* Task item: Using only the entries below, output the lines starting at the one containing "left hip: (585, 830)" and ending at the one containing "right elbow: (168, 365)", exactly and inclusive of both, omitting the pictures.

* Given data:
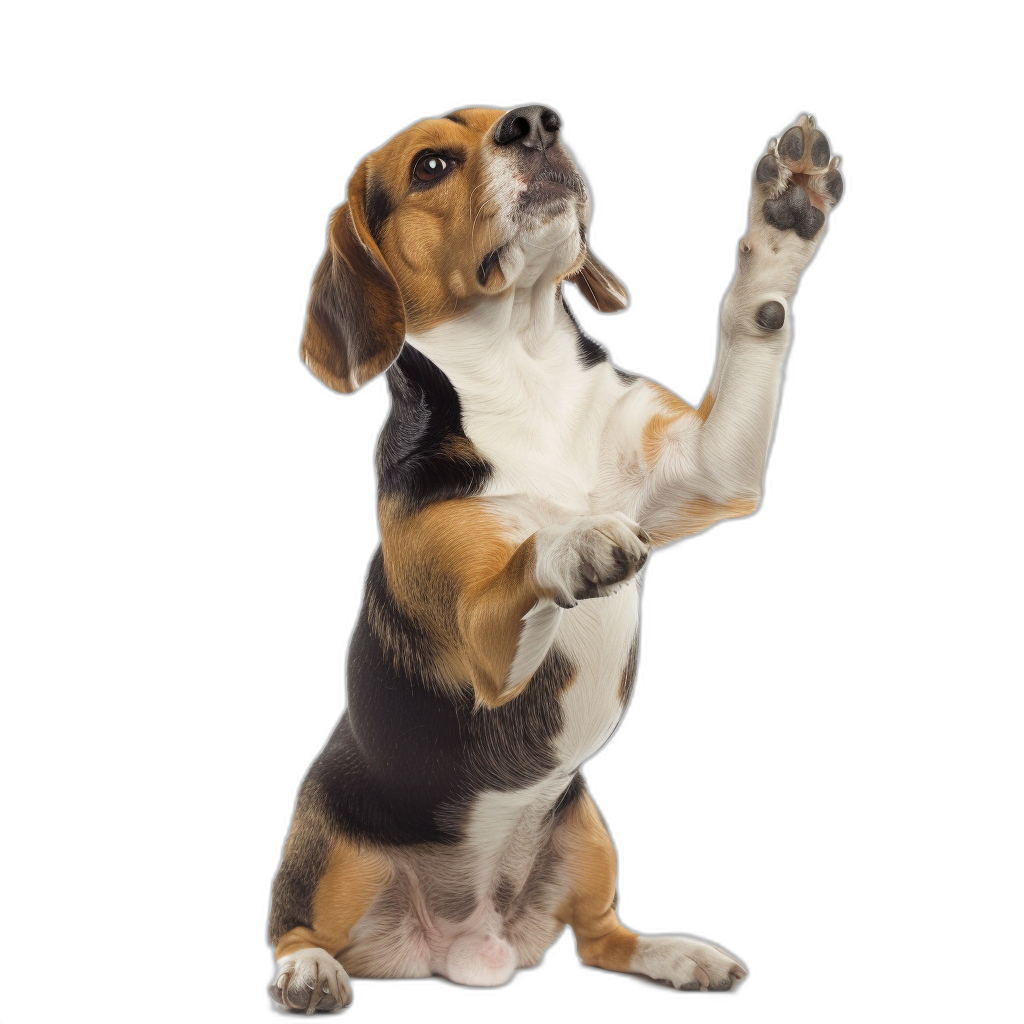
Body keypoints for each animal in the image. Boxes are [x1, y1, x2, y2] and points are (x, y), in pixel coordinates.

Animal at [268, 99, 843, 1011]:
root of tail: (466, 944)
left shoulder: (714, 469)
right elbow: (525, 551)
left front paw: (784, 218)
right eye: (431, 165)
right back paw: (308, 973)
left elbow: (750, 321)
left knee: (602, 939)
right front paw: (577, 537)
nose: (535, 124)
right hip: (326, 845)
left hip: (585, 830)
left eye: (518, 116)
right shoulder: (483, 645)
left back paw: (678, 957)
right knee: (293, 928)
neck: (522, 366)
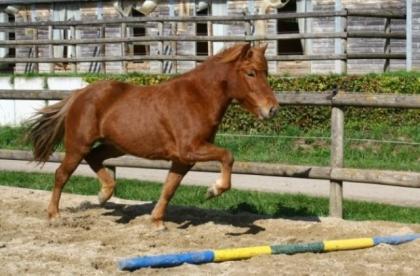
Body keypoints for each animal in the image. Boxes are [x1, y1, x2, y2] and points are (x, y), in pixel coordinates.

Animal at [27, 42, 278, 229]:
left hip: (115, 146)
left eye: (265, 72)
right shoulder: (191, 149)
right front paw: (213, 190)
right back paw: (54, 215)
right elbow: (228, 156)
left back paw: (104, 194)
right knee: (61, 174)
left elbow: (169, 188)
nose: (272, 109)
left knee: (95, 158)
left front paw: (157, 221)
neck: (198, 98)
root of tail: (80, 93)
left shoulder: (183, 159)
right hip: (77, 145)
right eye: (251, 73)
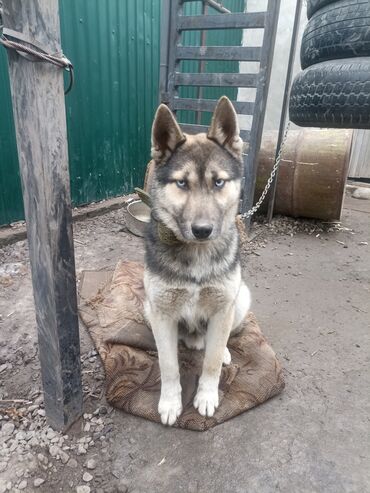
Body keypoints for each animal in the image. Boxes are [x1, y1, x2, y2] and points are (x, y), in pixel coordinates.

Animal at [143, 95, 250, 422]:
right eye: (181, 183)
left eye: (218, 182)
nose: (202, 230)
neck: (197, 254)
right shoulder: (162, 313)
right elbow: (168, 365)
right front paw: (169, 402)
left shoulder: (222, 308)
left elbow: (211, 362)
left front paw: (206, 396)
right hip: (147, 306)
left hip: (240, 298)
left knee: (221, 340)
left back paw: (225, 350)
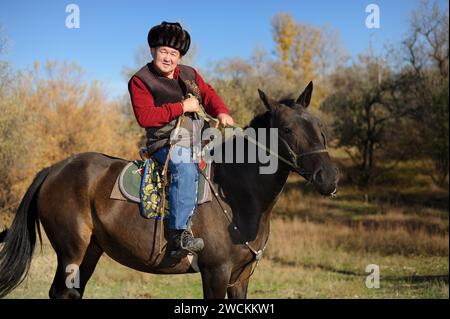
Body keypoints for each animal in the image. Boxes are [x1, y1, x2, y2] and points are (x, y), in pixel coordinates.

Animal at [0, 82, 338, 300]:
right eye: (287, 130)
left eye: (318, 126)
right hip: (71, 250)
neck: (236, 196)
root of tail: (54, 169)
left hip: (91, 251)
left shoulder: (241, 278)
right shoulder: (216, 274)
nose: (329, 177)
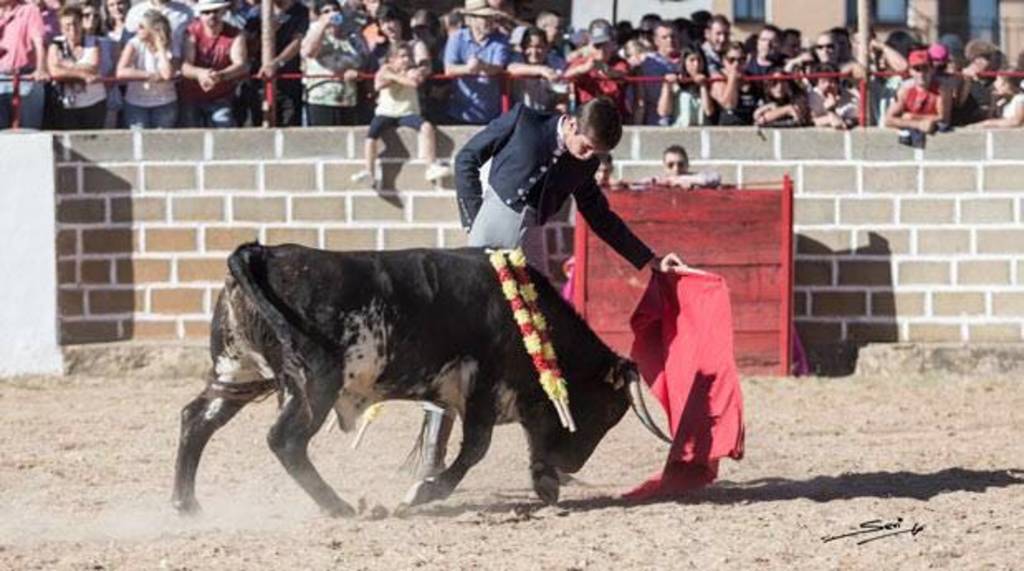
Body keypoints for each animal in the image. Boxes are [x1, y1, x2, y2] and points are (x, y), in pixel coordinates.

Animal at [171, 242, 669, 517]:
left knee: (197, 419)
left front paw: (545, 483)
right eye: (608, 410)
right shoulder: (483, 385)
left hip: (238, 371)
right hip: (313, 384)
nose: (572, 464)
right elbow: (475, 448)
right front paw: (420, 492)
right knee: (285, 440)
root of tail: (262, 252)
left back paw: (186, 504)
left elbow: (525, 437)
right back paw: (340, 507)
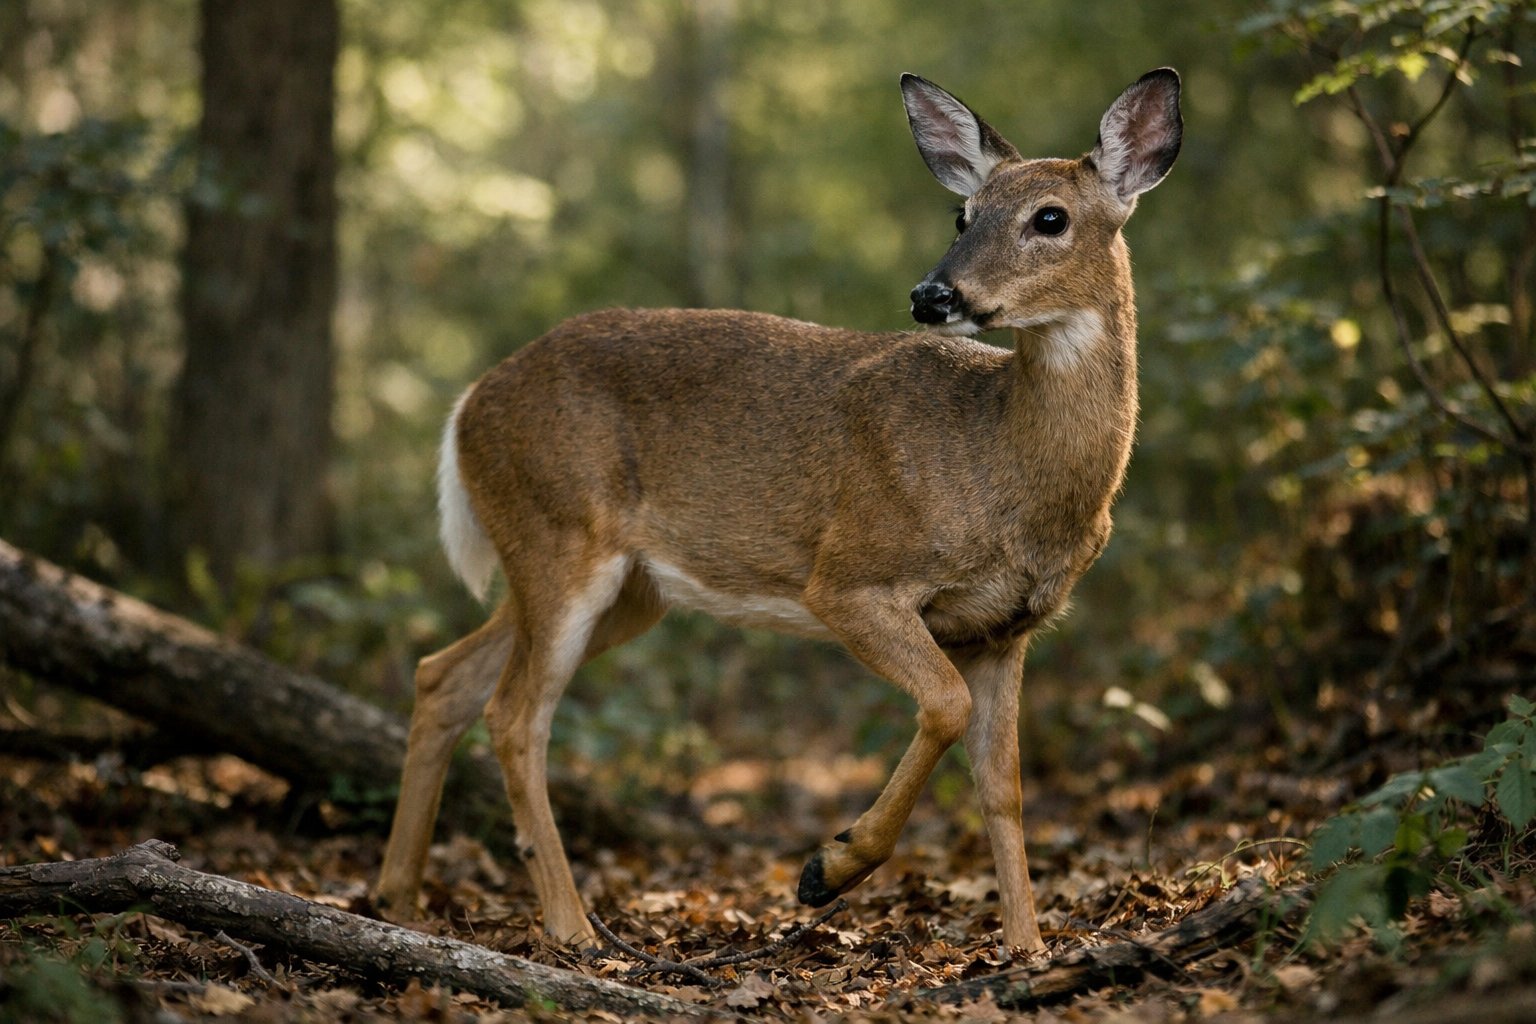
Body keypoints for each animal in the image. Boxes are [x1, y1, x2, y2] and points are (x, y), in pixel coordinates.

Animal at [373, 68, 1182, 955]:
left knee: (444, 675)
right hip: (560, 535)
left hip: (618, 585)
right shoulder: (852, 575)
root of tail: (466, 407)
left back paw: (396, 897)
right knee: (516, 715)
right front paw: (829, 867)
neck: (1002, 462)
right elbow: (943, 703)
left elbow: (1003, 787)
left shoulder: (1007, 629)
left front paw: (1028, 949)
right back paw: (571, 927)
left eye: (1051, 217)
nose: (933, 294)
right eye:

* Task solution:
left hip: (585, 830)
left eye: (518, 116)
right shoulder: (483, 645)
left back paw: (678, 957)
right knee: (293, 928)
neck: (522, 366)
Body keypoints for each animal in the image. Boxes are [x1, y1, x2, y2] and points are (x, y), in pixel coordinates.

Animal at [27, 42, 278, 229]:
left hip: (115, 146)
left eye: (265, 72)
right shoulder: (191, 149)
right front paw: (213, 190)
right back paw: (54, 215)
right elbow: (228, 156)
left back paw: (104, 194)
right knee: (61, 174)
left elbow: (169, 188)
nose: (272, 109)
left knee: (95, 158)
left front paw: (157, 221)
neck: (198, 98)
root of tail: (80, 93)
left shoulder: (183, 159)
right hip: (77, 145)
right eye: (251, 73)
Body keypoints for each animal in the image. Boxes are [x1, y1, x2, y2] and points are (x, y), in pixel coordinates.

Animal at [143, 95, 250, 422]:
right eye: (181, 183)
left eye: (218, 182)
nose: (202, 230)
neck: (197, 254)
right shoulder: (162, 313)
right elbow: (168, 365)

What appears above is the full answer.